Weit entfernt von einer vollständigen Retrospektive(der fruchtbare Jurist hat - libretti inklusive - an die 200 Werke hinterlassen), aber dennoch ein willkommener Anlass für den österreichischen Gast, seine ortsbedingte Ignoranz in Sachen Goldoni(von dem ja hierzulande maximal Der Diener zweier Herren, Die Wirtin, Trilogie der Sommerfrische und Il Campiello geläufig sind) in einem Crash-Kurs ein wenig zu vermindern.

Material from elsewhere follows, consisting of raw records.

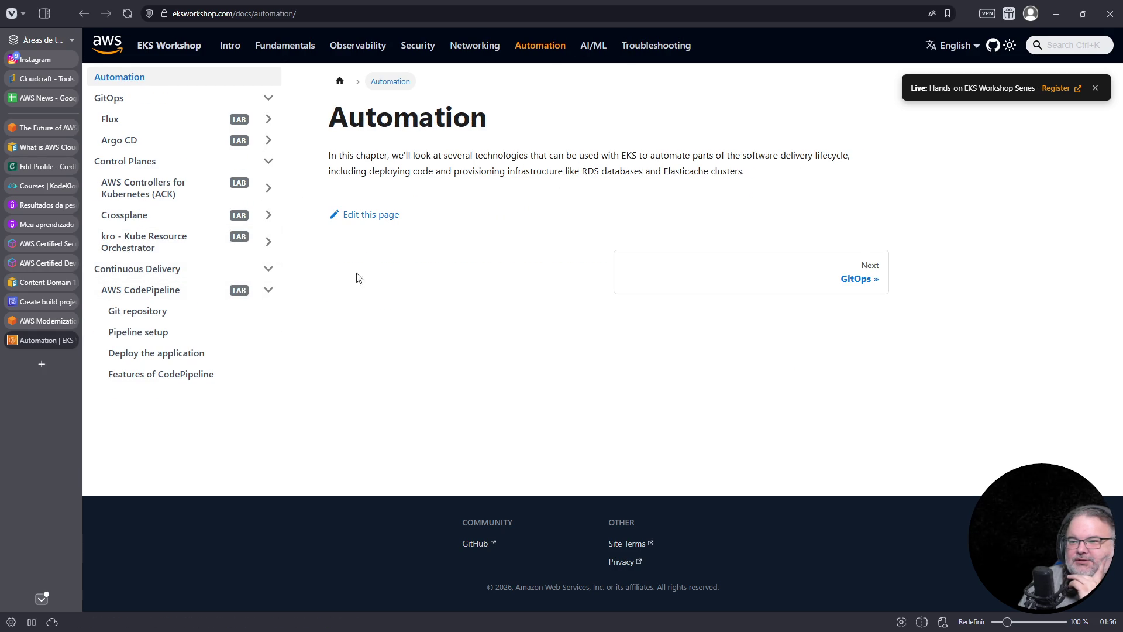
click(146, 302)
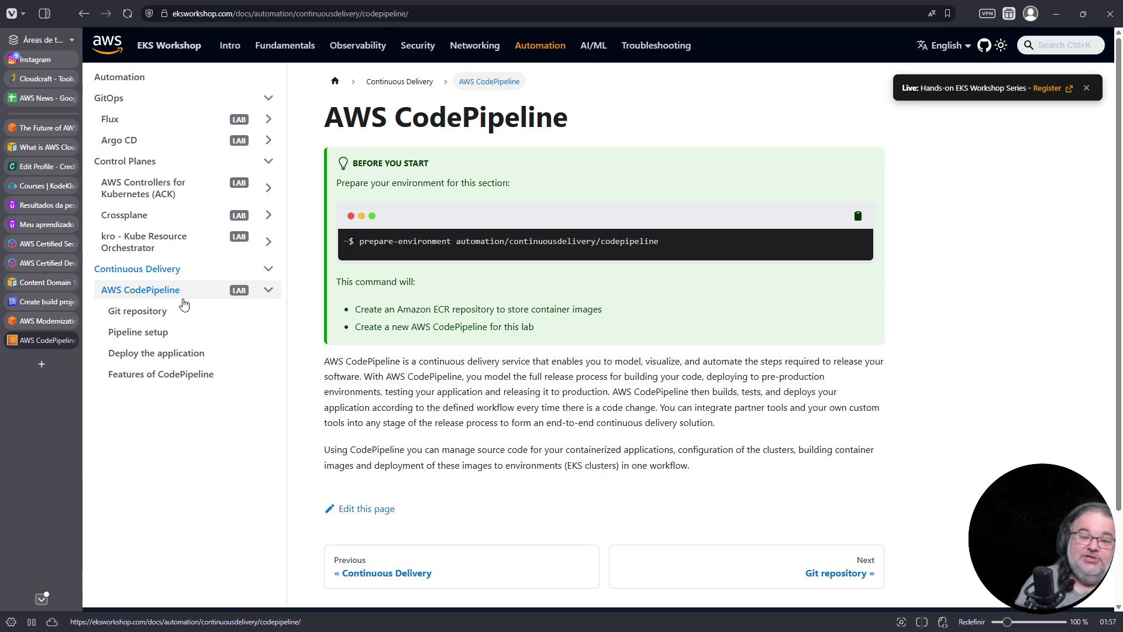
click(41, 78)
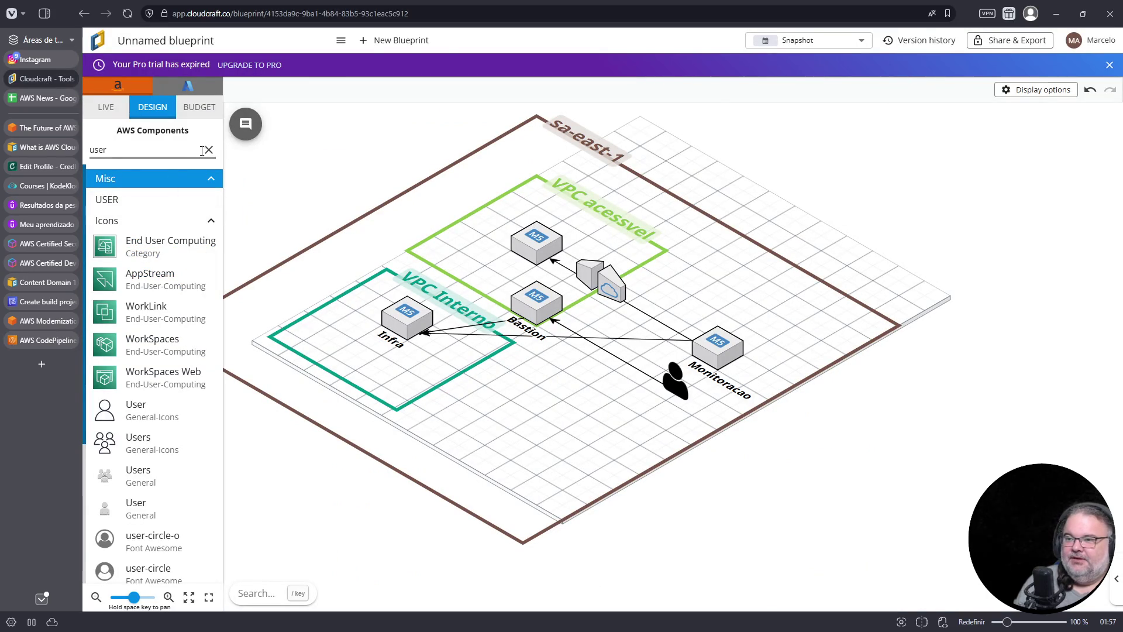
Search 'eks' in components and add an EKS Workload and an EKS Cluster below the VPCs
scroll(541, 383, down, 5)
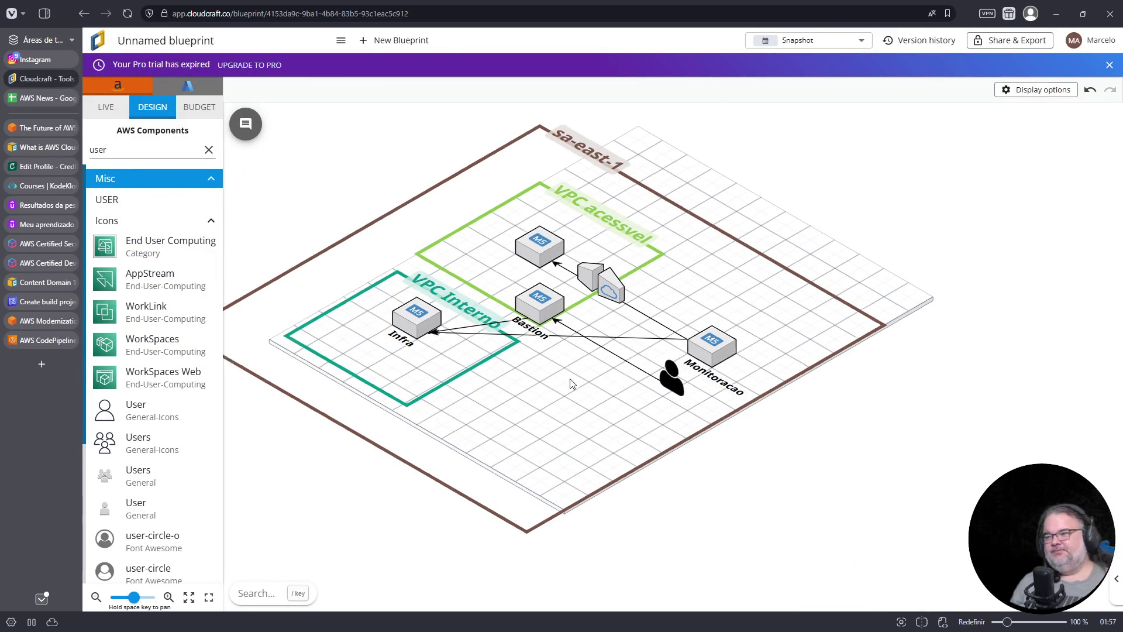
double_click(160, 150)
text(eks)
click(135, 232)
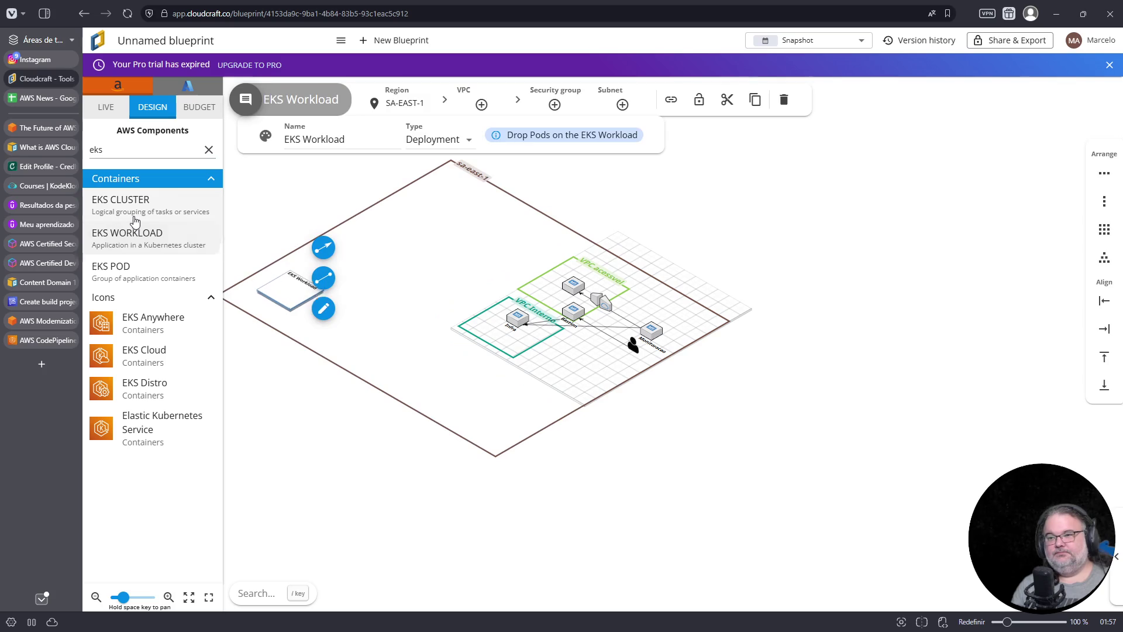
click(138, 202)
mouse_move(305, 293)
mouse_down()
mouse_move(322, 319)
mouse_move(555, 423)
mouse_up()
Duplicate the EKS Cluster with Ctrl+C/Ctrl+V, placing the copies to the right
key(ctrl+c)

Zumal es Scapparo auch nicht dabei bewenden ließ, mehr oder minder bekannte Komödien im Original aufführen zu lassen, sondern zusätzlich junge AutorInnen dazu anstiftete, sich an den Werken des Geburtstagskindes zu vergreifen, sie zu bearbeiten, um-oder gar neu zu schreiben. Seltsamerweise vermochten aber am Ende der Tage diese Hardcore-Versionen ebensowenig zu überzeugen wie die traditionelleren Fassungen.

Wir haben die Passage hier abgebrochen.